Bombing in Helmand; 17 dead, 47 wounded
Afghan civilians yesterday suffered a devastating bombing (the country's third-most fatal) in Lashkar Gah, the capital of Helmand. Only two incidents in the past have caused so many fatalities, and each were suicide bombings in Kandahar. A Minnesota TV station has posted a video clip of the aftermath here (skip the ad).
Helmand, unlike Kandahar (17 attacks since 2005) and Kabul (7), has rarely been struck by suicide bombs. A government spokesman, the UN, and NATO all described the bomb as a suicide attack, while a Taliban spokesman has claimed that it was a remote-controlled bomb instead.
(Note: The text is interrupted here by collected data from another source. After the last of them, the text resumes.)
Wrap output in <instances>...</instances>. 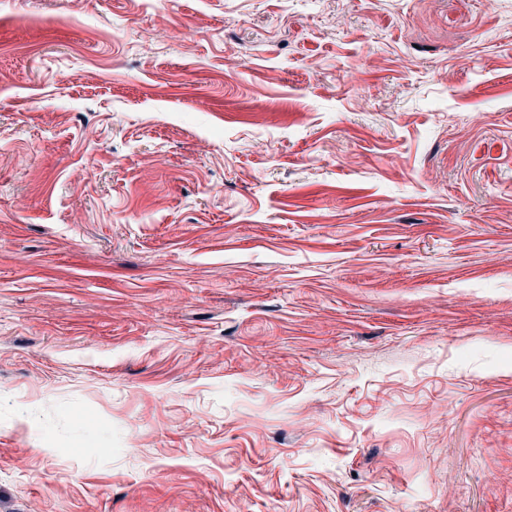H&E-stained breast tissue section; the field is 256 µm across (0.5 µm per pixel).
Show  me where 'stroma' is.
<instances>
[{
  "label": "stroma",
  "instance_id": "35a3bbf8",
  "mask_svg": "<svg viewBox=\"0 0 512 512\" xmlns=\"http://www.w3.org/2000/svg\"><path fill=\"white\" fill-rule=\"evenodd\" d=\"M0 512H512V0H0Z\"/></svg>",
  "mask_w": 512,
  "mask_h": 512
}]
</instances>
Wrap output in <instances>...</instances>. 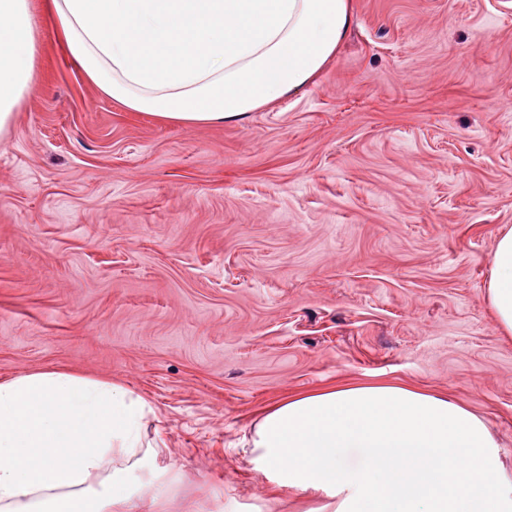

Suicide bomb kills 17, hurts 47 at market
LASHKAR GAH, (AP) — A suicide bomber targeting a former police chief blew himself up in a busy town market Monday in southern Afghanistan, killing 17 people and wounding 47. The Taliban claimed responsibility but in a rare move expressed sadness over the deaths of civilians...Qari Yousaf Ahmadi, who claims to speak for the Taliban, said Monday's bombing was not a suicide attack but a remote-controlled bomb that had targeted a former Lashkar Gah police chief because he had served under the pro-communist government during the Soviet occupation of the 1980s. The former chief, who runs the market where the blast occurred, and his son were killed.
In general, one should be skeptical of incident reports in Helmand, as attacks attributed to Taliban insurgents are sometimes the result of criminal violence instead (Helmand is a primary poppy producing region.) But this attack appears to be insurgency-elated, and Karzai today declared, without elaboration, that it had been carried out "at the instruction of foreigners."